Originally Posted by kenny
Hi, As part of my project I have been asked to code a program that peforms the runge kutta 4th order algoritm on a equation of form:
$ax'' + bx' + c = 0$

The way I have been told to do this is use x_1 and x_2 and use them like this:
$ax'' + bx' + c = ax_1 +bx_2 +c$
and then perform the runge Kutta algoritm on x_1 and x_2 serperately.

I haven't done anything on second order differentials for awhile now, could someone tell me how to set this up? Also is an initial condition needed? I think the solution is something like f(x) =e^(Ax).

What you do is reduce the second order ODE to a first order system or vector ODE, then use RK4 on that.

You proceed by introducing the state vector:

$\bold{X}=\left[\begin{array}{c}x_1\\x_2\end{array}\right]$

where $x_1=x$ and $x_2=x'$, then your ODE becomes:

$
\bold{X}'=\left[\begin{array}{c}x_1'\\x_2'\end{array}\right]=\left[\begin{array}{c}x_2\\-\frac{bx_2+c}{a}\end{array}\right]
$

CB
• January 5th 2010, 06:20 AM
kenny
Thanks for your fast response.

I'm still not quite sure how I am going to set it up. I have found the piece of paper with my supervisors hints. He does this:
$x'' + 5x' + 6x = 0$
$x_1 = x, x_2 = x'$
$x_1' = x_2, x_2' = x'' = -5x_2 -6x_1$ (which is what you said basically)
and sets up x' = Ax, which has solution $e^(At)x_0$

This is the analytical solution and I understand it, but I'm kind of confused on the numerical methods way of doing it.

I think its meant to be RK4 on $x_1' = x_2$ and then on $x_2' = -5x_2 -6x_1$, but what do I do with these two outputs?

I'm fairly sure the original equation is only meant to have 1 output.
• January 5th 2010, 12:00 PM
CaptainBlack
Quote:

Originally Posted by kenny
Thanks for your fast response.

I'm still not quite sure how I am going to set it up. I have found the piece of paper with my supervisors hints. He does this:
$x'' + 5x' + 6x = 0$
$x_1 = x, x_2 = x'$
$x_1' = x_2, x_2' = x'' = -5x_2 -6x_1$ (which is what you said basically)
and sets up x' = Ax, which has solution $e^(At)x_0$

This is the analytical solution and I understand it, but I'm kind of confused on the numerical methods way of doing it.

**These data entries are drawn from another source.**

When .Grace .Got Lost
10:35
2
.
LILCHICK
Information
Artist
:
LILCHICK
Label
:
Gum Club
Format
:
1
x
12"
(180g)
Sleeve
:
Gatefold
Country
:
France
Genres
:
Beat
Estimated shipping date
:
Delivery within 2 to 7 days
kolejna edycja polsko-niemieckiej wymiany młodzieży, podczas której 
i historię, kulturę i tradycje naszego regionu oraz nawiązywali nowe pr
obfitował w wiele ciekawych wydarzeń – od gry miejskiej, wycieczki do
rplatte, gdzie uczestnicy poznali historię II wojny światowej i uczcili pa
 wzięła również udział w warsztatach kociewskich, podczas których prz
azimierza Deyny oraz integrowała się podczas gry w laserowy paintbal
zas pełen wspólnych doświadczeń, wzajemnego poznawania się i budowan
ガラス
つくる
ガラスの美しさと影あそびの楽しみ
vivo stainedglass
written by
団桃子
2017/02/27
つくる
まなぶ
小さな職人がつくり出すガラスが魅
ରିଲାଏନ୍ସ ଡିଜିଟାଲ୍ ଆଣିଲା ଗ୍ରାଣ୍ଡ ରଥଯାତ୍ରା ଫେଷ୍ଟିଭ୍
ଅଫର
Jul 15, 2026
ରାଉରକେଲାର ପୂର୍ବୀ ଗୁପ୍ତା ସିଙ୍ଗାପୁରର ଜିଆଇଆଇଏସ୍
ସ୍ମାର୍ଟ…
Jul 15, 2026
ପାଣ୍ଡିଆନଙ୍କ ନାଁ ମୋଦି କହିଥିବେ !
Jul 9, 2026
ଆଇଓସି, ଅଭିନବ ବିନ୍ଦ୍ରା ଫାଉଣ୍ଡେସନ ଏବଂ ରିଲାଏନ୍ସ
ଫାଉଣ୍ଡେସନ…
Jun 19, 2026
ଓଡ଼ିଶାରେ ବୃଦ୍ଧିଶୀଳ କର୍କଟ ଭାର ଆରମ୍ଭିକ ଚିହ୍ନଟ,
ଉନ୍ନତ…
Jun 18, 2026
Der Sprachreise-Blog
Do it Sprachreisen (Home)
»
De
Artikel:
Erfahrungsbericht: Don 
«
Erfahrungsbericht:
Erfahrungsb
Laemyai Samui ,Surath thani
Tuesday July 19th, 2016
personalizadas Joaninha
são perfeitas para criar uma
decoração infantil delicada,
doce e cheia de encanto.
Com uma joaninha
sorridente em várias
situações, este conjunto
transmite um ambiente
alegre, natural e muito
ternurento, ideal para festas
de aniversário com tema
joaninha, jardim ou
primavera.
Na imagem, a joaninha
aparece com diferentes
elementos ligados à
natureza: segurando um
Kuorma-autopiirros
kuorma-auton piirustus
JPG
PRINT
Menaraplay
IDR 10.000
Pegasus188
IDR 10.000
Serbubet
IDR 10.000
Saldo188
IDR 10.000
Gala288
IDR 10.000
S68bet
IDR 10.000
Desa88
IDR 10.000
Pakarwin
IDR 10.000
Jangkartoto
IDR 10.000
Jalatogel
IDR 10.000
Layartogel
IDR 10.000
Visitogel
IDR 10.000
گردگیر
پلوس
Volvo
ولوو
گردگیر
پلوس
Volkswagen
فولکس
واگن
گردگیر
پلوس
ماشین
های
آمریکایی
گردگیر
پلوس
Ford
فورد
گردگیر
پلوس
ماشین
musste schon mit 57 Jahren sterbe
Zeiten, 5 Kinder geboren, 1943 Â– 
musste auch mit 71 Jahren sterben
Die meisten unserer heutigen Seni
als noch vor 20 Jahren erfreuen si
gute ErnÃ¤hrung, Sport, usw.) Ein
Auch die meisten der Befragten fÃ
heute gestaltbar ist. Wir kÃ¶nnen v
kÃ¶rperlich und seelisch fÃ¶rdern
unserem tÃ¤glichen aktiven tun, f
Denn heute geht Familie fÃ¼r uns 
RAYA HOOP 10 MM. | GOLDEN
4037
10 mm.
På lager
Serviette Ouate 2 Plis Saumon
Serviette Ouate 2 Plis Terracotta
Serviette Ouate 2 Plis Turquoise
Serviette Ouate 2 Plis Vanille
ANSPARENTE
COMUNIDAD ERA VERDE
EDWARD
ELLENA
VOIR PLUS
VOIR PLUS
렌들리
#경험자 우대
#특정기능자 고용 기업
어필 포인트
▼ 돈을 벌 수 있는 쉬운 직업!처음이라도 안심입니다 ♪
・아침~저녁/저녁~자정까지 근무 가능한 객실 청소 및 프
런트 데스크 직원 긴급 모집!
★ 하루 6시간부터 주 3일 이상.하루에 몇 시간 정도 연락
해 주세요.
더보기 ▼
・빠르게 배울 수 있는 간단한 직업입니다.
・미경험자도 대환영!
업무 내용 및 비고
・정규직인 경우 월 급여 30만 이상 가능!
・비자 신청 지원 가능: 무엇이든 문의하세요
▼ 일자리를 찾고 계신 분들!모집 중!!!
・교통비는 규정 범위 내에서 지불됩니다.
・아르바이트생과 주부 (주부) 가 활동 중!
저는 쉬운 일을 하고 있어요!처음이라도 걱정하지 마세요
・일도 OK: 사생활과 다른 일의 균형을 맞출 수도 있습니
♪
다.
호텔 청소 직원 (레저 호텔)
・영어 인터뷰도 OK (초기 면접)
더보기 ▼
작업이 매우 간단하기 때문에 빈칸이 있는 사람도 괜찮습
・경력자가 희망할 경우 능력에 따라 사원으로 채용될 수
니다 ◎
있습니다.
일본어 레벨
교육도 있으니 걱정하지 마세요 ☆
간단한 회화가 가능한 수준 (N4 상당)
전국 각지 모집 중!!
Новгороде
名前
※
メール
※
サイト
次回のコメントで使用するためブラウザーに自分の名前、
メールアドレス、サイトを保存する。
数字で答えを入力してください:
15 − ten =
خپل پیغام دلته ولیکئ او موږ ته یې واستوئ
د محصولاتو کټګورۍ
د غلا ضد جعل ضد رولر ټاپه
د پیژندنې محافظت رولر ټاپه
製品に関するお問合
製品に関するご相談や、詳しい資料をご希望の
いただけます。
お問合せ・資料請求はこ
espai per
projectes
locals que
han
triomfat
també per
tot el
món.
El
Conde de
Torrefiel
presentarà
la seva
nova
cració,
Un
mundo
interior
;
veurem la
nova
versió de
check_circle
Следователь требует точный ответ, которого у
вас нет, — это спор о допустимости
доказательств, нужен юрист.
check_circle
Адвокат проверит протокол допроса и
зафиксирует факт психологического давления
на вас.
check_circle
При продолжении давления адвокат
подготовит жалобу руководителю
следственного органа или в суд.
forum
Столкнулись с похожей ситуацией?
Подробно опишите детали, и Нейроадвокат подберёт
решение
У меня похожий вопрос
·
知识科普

I think its meant to be RK4 on $x_1' = x_2$ and then on $x_2' = -5x_2 -6x_1$, but what do I do with these two outputs?

I'm fairly sure the original equation is only meant to have 1 output.

Have you used RK4 on a first order scalar ODE? You really need to have numerically integrated one of these before moving to the vector case.

CB
• January 5th 2010, 12:39 PM
kenny
Yes I managed to code RK4 for a 1st order ODE (dx/dt = 5x) to run on my GPU and generate the answers fairly accurately.
• January 12th 2010, 07:55 AM
kenny
Could anyone please tell step by step what my program needs to do? I'm still not really sure what it is meant to do.